> Task instructions: Convert every line of the records below into a numbered list, skipping any blank lines. Leave the pictures out of your answer.

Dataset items
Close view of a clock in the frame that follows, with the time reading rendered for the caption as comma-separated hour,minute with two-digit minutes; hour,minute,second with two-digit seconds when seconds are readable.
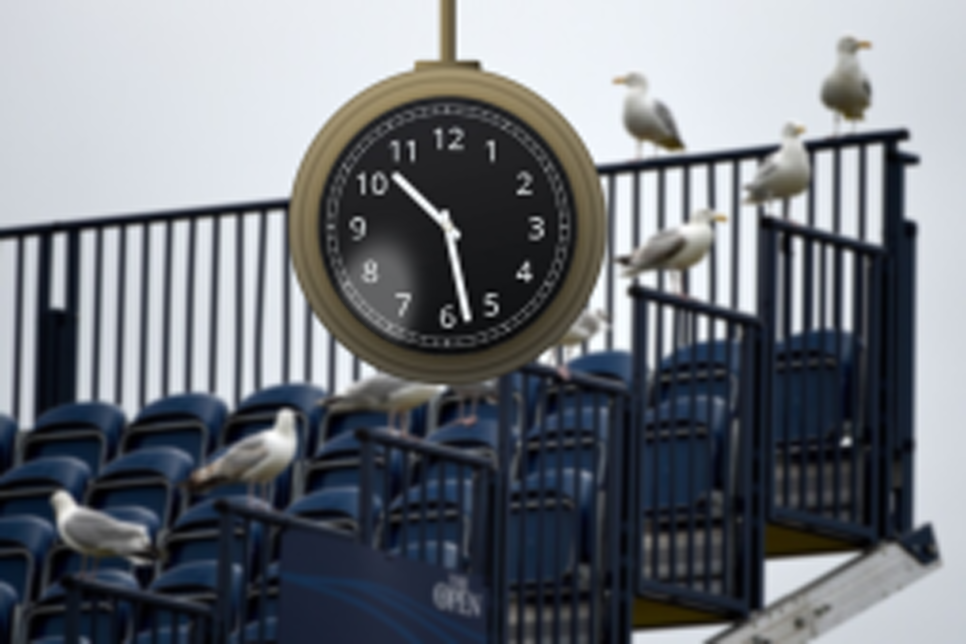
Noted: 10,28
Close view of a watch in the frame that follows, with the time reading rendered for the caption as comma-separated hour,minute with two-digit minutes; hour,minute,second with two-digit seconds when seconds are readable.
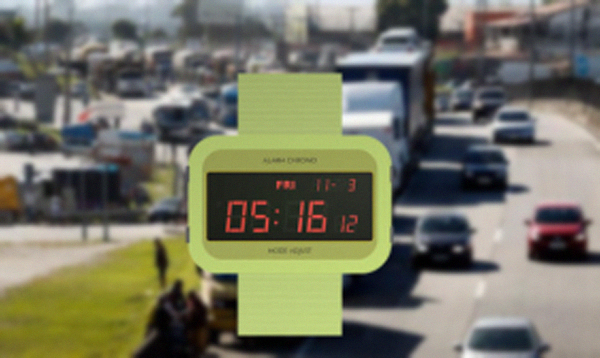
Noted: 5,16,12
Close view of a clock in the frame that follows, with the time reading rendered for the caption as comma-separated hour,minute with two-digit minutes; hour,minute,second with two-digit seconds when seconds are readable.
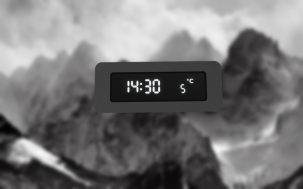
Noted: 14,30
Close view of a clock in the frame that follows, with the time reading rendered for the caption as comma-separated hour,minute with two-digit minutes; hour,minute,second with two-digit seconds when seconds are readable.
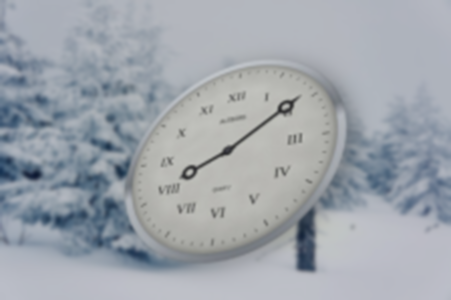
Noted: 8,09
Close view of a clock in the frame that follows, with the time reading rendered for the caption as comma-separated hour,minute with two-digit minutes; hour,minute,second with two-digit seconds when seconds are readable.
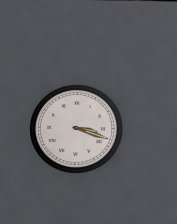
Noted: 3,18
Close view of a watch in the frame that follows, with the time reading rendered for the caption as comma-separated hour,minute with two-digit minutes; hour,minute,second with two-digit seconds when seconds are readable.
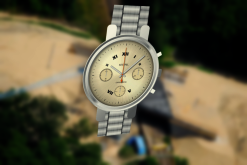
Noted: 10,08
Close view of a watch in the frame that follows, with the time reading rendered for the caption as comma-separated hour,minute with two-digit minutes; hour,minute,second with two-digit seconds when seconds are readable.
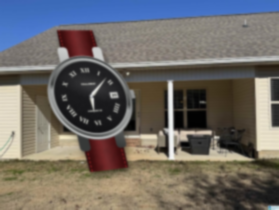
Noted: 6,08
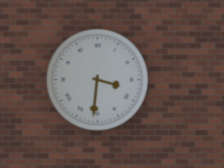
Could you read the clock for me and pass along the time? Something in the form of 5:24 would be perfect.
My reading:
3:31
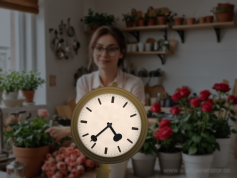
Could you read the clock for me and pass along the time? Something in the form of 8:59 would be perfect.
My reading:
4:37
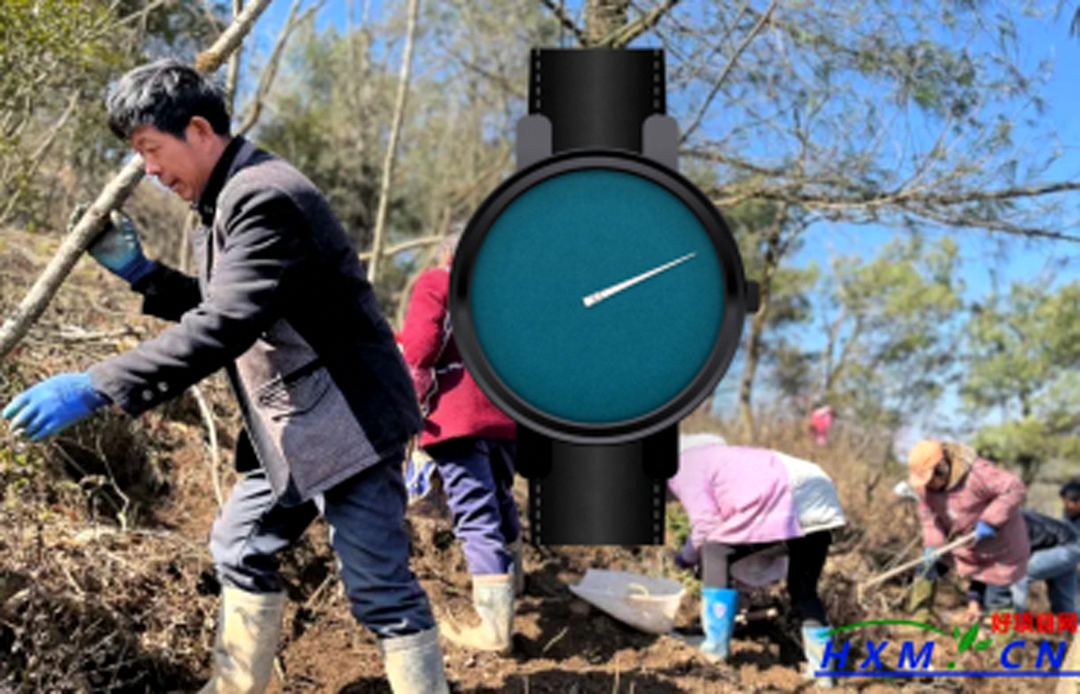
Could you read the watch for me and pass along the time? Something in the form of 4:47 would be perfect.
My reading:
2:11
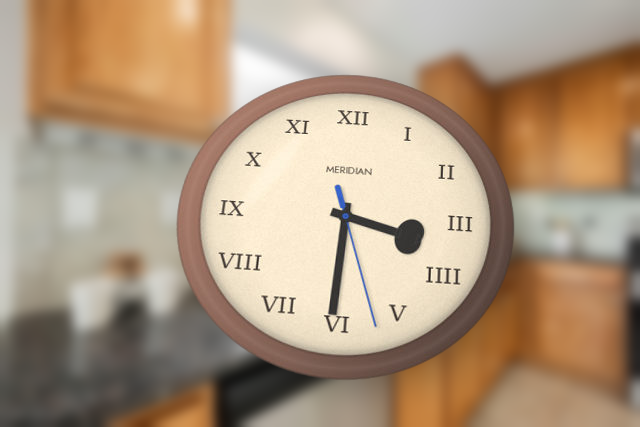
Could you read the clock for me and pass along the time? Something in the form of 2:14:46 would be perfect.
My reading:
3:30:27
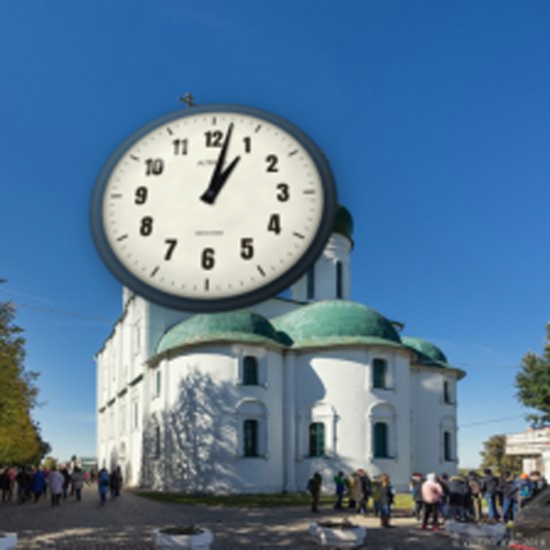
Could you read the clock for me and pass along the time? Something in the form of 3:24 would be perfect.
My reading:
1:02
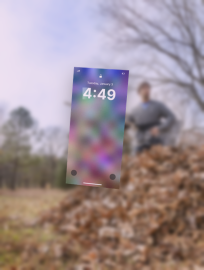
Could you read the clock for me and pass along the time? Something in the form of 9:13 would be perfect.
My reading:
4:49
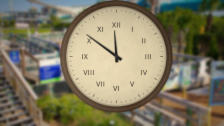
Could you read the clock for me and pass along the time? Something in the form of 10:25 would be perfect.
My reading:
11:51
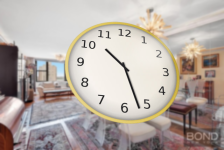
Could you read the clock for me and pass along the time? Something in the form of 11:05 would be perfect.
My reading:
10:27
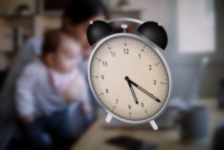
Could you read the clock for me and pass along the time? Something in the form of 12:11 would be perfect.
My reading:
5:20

> Written answer:
1. Close view of a clock in the frame that follows, with the time reading rendered for the caption as comma-separated hour,minute with two-digit minutes; hour,minute,second with two-digit seconds when seconds are readable.
2. Noted: 10,28
3. Close view of a watch in the frame that follows, with the time reading rendered for the caption as comma-separated hour,minute with two-digit minutes; hour,minute,second with two-digit seconds when seconds are readable.
4. Noted: 5,16,12
5. Close view of a clock in the frame that follows, with the time reading rendered for the caption as comma-separated hour,minute with two-digit minutes; hour,minute,second with two-digit seconds when seconds are readable.
6. Noted: 14,30
7. Close view of a clock in the frame that follows, with the time reading rendered for the caption as comma-separated hour,minute with two-digit minutes; hour,minute,second with two-digit seconds when seconds are readable.
8. Noted: 8,09
9. Close view of a clock in the frame that follows, with the time reading rendered for the caption as comma-separated hour,minute with two-digit minutes; hour,minute,second with two-digit seconds when seconds are readable.
10. Noted: 3,18
11. Close view of a watch in the frame that follows, with the time reading rendered for the caption as comma-separated hour,minute with two-digit minutes; hour,minute,second with two-digit seconds when seconds are readable.
12. Noted: 10,08
13. Close view of a watch in the frame that follows, with the time reading rendered for the caption as comma-separated hour,minute with two-digit minutes; hour,minute,second with two-digit seconds when seconds are readable.
14. Noted: 6,08
15. Could you read the clock for me and pass along the time? Something in the form of 5:24 would be perfect.
16. My reading:
17. 3:31
18. Could you read the clock for me and pass along the time? Something in the form of 8:59 would be perfect.
19. My reading:
20. 4:37
21. Could you read the watch for me and pass along the time? Something in the form of 4:47 would be perfect.
22. My reading:
23. 2:11
24. Could you read the clock for me and pass along the time? Something in the form of 2:14:46 would be perfect.
25. My reading:
26. 3:30:27
27. Could you read the clock for me and pass along the time? Something in the form of 3:24 would be perfect.
28. My reading:
29. 1:02
30. Could you read the clock for me and pass along the time? Something in the form of 9:13 would be perfect.
31. My reading:
32. 4:49
33. Could you read the clock for me and pass along the time? Something in the form of 10:25 would be perfect.
34. My reading:
35. 11:51
36. Could you read the clock for me and pass along the time? Something in the form of 11:05 would be perfect.
37. My reading:
38. 10:27
39. Could you read the clock for me and pass along the time? Something in the form of 12:11 would be perfect.
40. My reading:
41. 5:20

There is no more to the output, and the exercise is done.